[Begin Text extract]
Issue (i): Whether dividend income from shareholdings in tea companies could be treated as business income on the footing that the shares were trading assets.
Analysis: The classification of income under the statutory heads is for computation only and does not by itself determine the true commercial character of the income. Dividend income may be treated as business income if the underlying shares form part of the assessee's trading assets or are shown to be held as business assets. On the facts, apart from the Indian subsidiary, there was no adequate material to show that the other shareholdings were acquired or held as an incident of the assessee's tea business or that they brought any business advantage.
Conclusion: The dividend income could not be treated as business income on the material before the authorities, and this claim failed against the assessee.
Issue (ii): Whether the claim relating to carry forward of unabsorbed depreciation for the earlier assessment year could be rejected without reconsideration on merits.
Analysis: The depreciation claim arising from the earlier assessment year was separately open for consideration in the revision proceeding for the relevant year. The fact that its acceptance might have consequences for another pending assessment did not bar the Commissioner from deciding the claim on its own merits. The refusal to grant relief merely because of the pending connected appeal was therefore unwarranted.
Conclusion: The order declining relief on this aspect was set aside and the matter was directed to be reconsidered on merits, in favour of the assessee to that extent.
Final Conclusion: The decision affirmed the rejection of the assessee's claim that the dividend income was business income, but interfered with the treatment of the unabsorbed depreciation claim and required fresh consideration of that issue.
Ratio Decidendi: Whether income from investments is business income depends on the real commercial character of the asset and whether the shares are shown to be trading assets or otherwise incidental to the business; a statutory authority cannot refuse to decide a claim on its merits merely because the decision may affect another pending assessment.
[End Text extract]
[Begin Supplied records]
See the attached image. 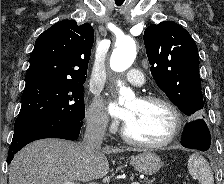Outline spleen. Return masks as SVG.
<instances>
[{
    "label": "spleen",
    "mask_w": 224,
    "mask_h": 184,
    "mask_svg": "<svg viewBox=\"0 0 224 184\" xmlns=\"http://www.w3.org/2000/svg\"><path fill=\"white\" fill-rule=\"evenodd\" d=\"M188 171L200 184H214L210 165L201 155L192 154L189 156Z\"/></svg>",
    "instance_id": "obj_1"
}]
</instances>
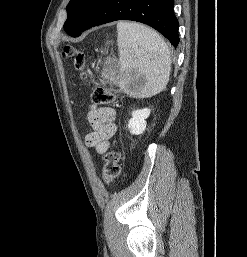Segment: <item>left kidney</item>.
<instances>
[{
    "mask_svg": "<svg viewBox=\"0 0 247 257\" xmlns=\"http://www.w3.org/2000/svg\"><path fill=\"white\" fill-rule=\"evenodd\" d=\"M150 115V109H138L132 112V118L128 122V128L131 134L139 135L145 131L146 119Z\"/></svg>",
    "mask_w": 247,
    "mask_h": 257,
    "instance_id": "obj_1",
    "label": "left kidney"
}]
</instances>
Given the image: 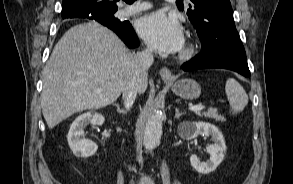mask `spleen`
I'll use <instances>...</instances> for the list:
<instances>
[{
	"mask_svg": "<svg viewBox=\"0 0 293 184\" xmlns=\"http://www.w3.org/2000/svg\"><path fill=\"white\" fill-rule=\"evenodd\" d=\"M225 93L229 100L231 111L238 113L243 111L248 104V95L241 84L234 78H228L225 85Z\"/></svg>",
	"mask_w": 293,
	"mask_h": 184,
	"instance_id": "3e777b00",
	"label": "spleen"
}]
</instances>
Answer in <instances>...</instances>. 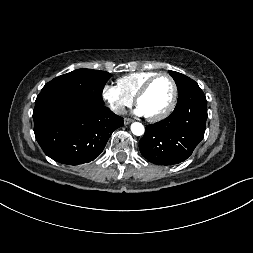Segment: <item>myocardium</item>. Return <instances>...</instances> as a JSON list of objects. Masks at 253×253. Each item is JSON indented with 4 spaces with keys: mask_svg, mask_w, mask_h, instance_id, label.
Segmentation results:
<instances>
[{
    "mask_svg": "<svg viewBox=\"0 0 253 253\" xmlns=\"http://www.w3.org/2000/svg\"><path fill=\"white\" fill-rule=\"evenodd\" d=\"M161 77H166L169 79V81L171 82L172 85V98L170 101V104L168 105V107L161 112L158 115L155 116H146L147 120L150 122H158L161 121L163 119H165L166 117H168L173 110L175 109V106L177 104V99H178V87H177V83L175 81V79L168 73H158L155 76H153L152 78H150L140 89L139 91L136 93L135 97H134V103L136 106H138V102L139 100L147 93V91L149 90V88L151 87V85L159 78Z\"/></svg>",
    "mask_w": 253,
    "mask_h": 253,
    "instance_id": "f54148a6",
    "label": "myocardium"
}]
</instances>
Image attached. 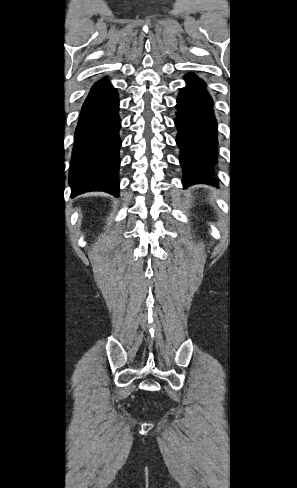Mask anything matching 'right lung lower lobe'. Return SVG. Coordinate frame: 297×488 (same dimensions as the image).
Masks as SVG:
<instances>
[{
	"label": "right lung lower lobe",
	"instance_id": "1",
	"mask_svg": "<svg viewBox=\"0 0 297 488\" xmlns=\"http://www.w3.org/2000/svg\"><path fill=\"white\" fill-rule=\"evenodd\" d=\"M117 90L103 81L86 98L75 131L69 183L72 197L90 191L117 196L121 140Z\"/></svg>",
	"mask_w": 297,
	"mask_h": 488
}]
</instances>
[End Supplied records]
Answer these questions from the case summary above:
1. What purpose does the classification of income under the statutory heads serve?
2. Apart from which shareholding was there no adequate material showing the shares were held as an incident of the tea business?
3. What was directed for the matter of the unabsorbed depreciation claim?

1. It is for computation only.
2. The Indian subsidiary.
3. It was directed to be reconsidered on merits.